Noah had a few run-ins with the law, and he was lucky to avoid the worst-case scenarios.
- The DJ jobs were good for Noah, but otherwise it was hard for blacks to find employment in post-apartheid South Africa. Technically, now that apartheid laws had been revoked, there were equal work opportunities for all. However, although many blacks were well educated and qualified, they found that systemic racism prevented them from actually getting a job. Law or no law, a racist Afrikaner shop owner is still unlikely to employ a non-white.
- Crime was one of the few ways blacks could earn money. If you hustle hard, it doesn’t matter what color your skin is; you can earn a living from crime.
- Noah came to crime, too. He and his friends used the money he earned from selling CDs and deejaying to finance a credit-and-loan business in the township of Alexandra, a black ghetto in Johannesburg. It didn’t last long, though. A police officer shot Noah’s computer while shutting down a party, and that hard drive was destroyed. Bereft of his tracks, Noah couldn’t even deejay.

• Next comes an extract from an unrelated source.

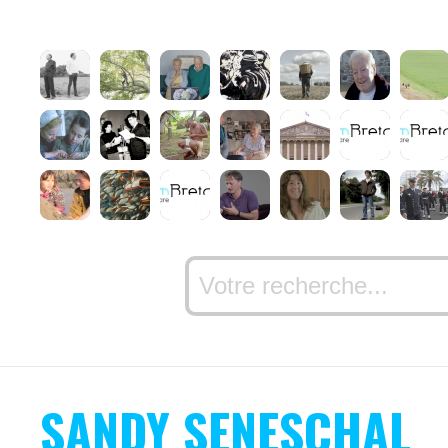
SANDY SENESCHAL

- Noah later had a more serious brush with the law. He’d snuck a car out from his stepfather's garage for a spin – a car that had likely been stolen; its plates were registered to a different vehicle. Unluckily for Noah, the police spotted the incongruity and hauled Noah to jail for suspected theft. After Noah spent a week in jail, the judge, seeing that Noah had no previous convictions, set bail and a trial date. Luckily, his mother managed to pay for a lawyer and post his bail.
- While in jail, however, Noah realized others weren’t so fortunate. There he met one large, muscular black man who'd shoplifted PlayStation games. He was sweet, but spoke no English and looked quite intimidating. He couldn’t pay for a good lawyer, or even post his bail. Noah then understood that though the man was essentially harmless, he would still likely end up in prison. The system was stacked against him.

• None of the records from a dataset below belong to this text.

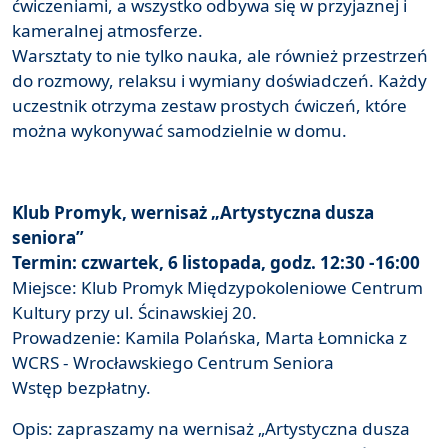
ćwiczeniami, a wszystko odbywa się w przyjaznej i
kameralnej atmosferze.
Warsztaty to nie tylko nauka, ale również przestrzeń
do rozmowy, relaksu i wymiany doświadczeń. Każdy
uczestnik otrzyma zestaw prostych ćwiczeń, które
można wykonywać samodzielnie w domu.
Klub Promyk, wernisaż „Artystyczna dusza
seniora”
Termin: czwartek, 6 listopada, godz. 12:30 -16:00
Miejsce: Klub Promyk Międzypokoleniowe Centrum
Kultury przy ul. Ścinawskiej 20.
Prowadzenie: Kamila Polańska, Marta Łomnicka z
WCRS - Wrocławskiego Centrum Seniora
Wstęp bezpłatny.
Opis: zapraszamy na wernisaż „Artystyczna dusza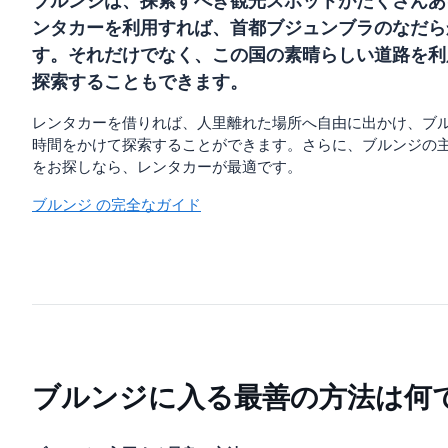
ブルンジは、探索すべき観光スポットがたくさんあ
ンタカーを利用すれば、首都ブジュンブラのなだら
す。それだけでなく、この国の素晴らしい道路を利
探索することもできます。
レンタカーを借りれば、人里離れた場所へ自由に出かけ、ブ
時間をかけて探索することができます。さらに、ブルンジの
をお探しなら、レンタカーが最適です。
ブルンジ の完全なガイド
ブルンジに入る最善の方法は何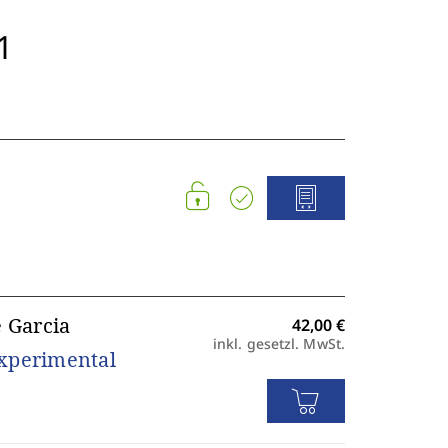
1
e Garcia
inkl. gesetzl. MwSt.
Experimental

Noah’s mother was almost killed by her ex-husband.
- While Noah was growing up and finding his way in the world, his mother had issues of her own to manage. Primarily, this meant dealing with Abel, a car mechanic whom she’d met when Trevor was six or seven. The two married and had two children.
- The relationship soon became abusive. Though charming, Abel was also an alcoholic who could get violent when he was drunk. His Tsonga name, Ngisaveni, was rather fitting: it translates to “be afraid.”

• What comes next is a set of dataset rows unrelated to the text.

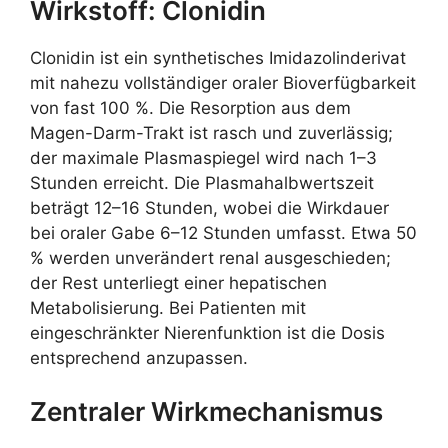
Wirkstoff: Clonidin
Clonidin ist ein synthetisches Imidazolinderivat
mit nahezu vollständiger oraler Bioverfügbarkeit
von fast 100 %. Die Resorption aus dem
Magen-Darm-Trakt ist rasch und zuverlässig;
der maximale Plasmaspiegel wird nach 1–3
Stunden erreicht. Die Plasmahalbwertszeit
beträgt 12–16 Stunden, wobei die Wirkdauer
bei oraler Gabe 6–12 Stunden umfasst. Etwa 50
% werden unverändert renal ausgeschieden;
der Rest unterliegt einer hepatischen
Metabolisierung. Bei Patienten mit
eingeschränkter Nierenfunktion ist die Dosis
entsprechend anzupassen.
Zentraler Wirkmechanismus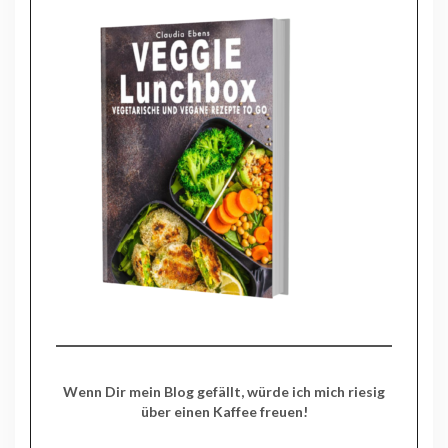
Wenn Dir mein Blog gefällt, würde ich mich riesig
über einen Kaffee freuen!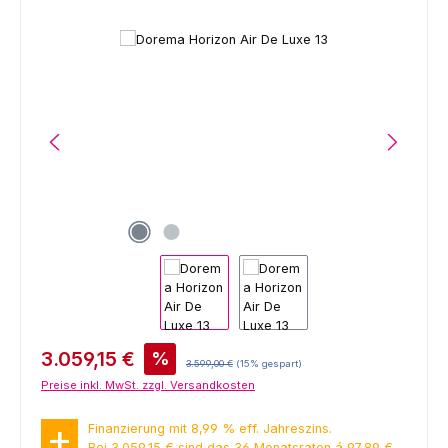
Bildergalerie überspringen
Verkaufspreis:
3.059,15 €
%
Regulärer Preis:
3.599,00 €
(15% gespart)
Preise inkl. MwSt. zzgl. Versandkosten
Finanzierung mit 8,99 % eff. Jahreszins.
Bei 3.059,15 € sind das 36 Monatsraten á 97,89 €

- One night, when Noah’s half-brother Andrew was still a baby, Abel, drunk, beat up Patricia. She went straight to the police to press charges – but, unbelievably, the police officers refused to do anything, even suggesting she shouldn’t have enraged her husband in the first place.
- Patricia found herself trapped, constantly fearing that Abel might kill her and her children if she tried to escape.
- Noah just couldn’t deal with all of this pain. It was too much to watch the abuse his mother was going through and still not leaving. Gradually, Noah distanced himself from her. He moved out once he finished school and let himself drift away. But Noah’s mother did eventually break free. She even remarried.
- News did occasionally reach Noah. He was playing shows in England when he heard of Abel’s worst act. After church one Sunday Abel confronted Patricia and her new family. He shot her twice, once in the buttock and once in the back of the head. Incredibly, she survived – the bullet to the body missed all of her vital organs and the bullet to the head exited through her left nostril. She was back to work within the week.
- Even more incredibly, Abel wasn’t sent to prison. He officially had no prior convictions, and so, despite his previous behavior, he only received three years’ probation for the attack. An injustice like this is clear evidence that there is much in Noah’s South Africa that could still be resolved.
Growing up a mixed child in South Africa, both during and after apartheid, was no easy thing. Trevor Noah faced poverty, racism, violence, crime and identity crises on his path to adulthood. But he came out with more than a few stories to tell.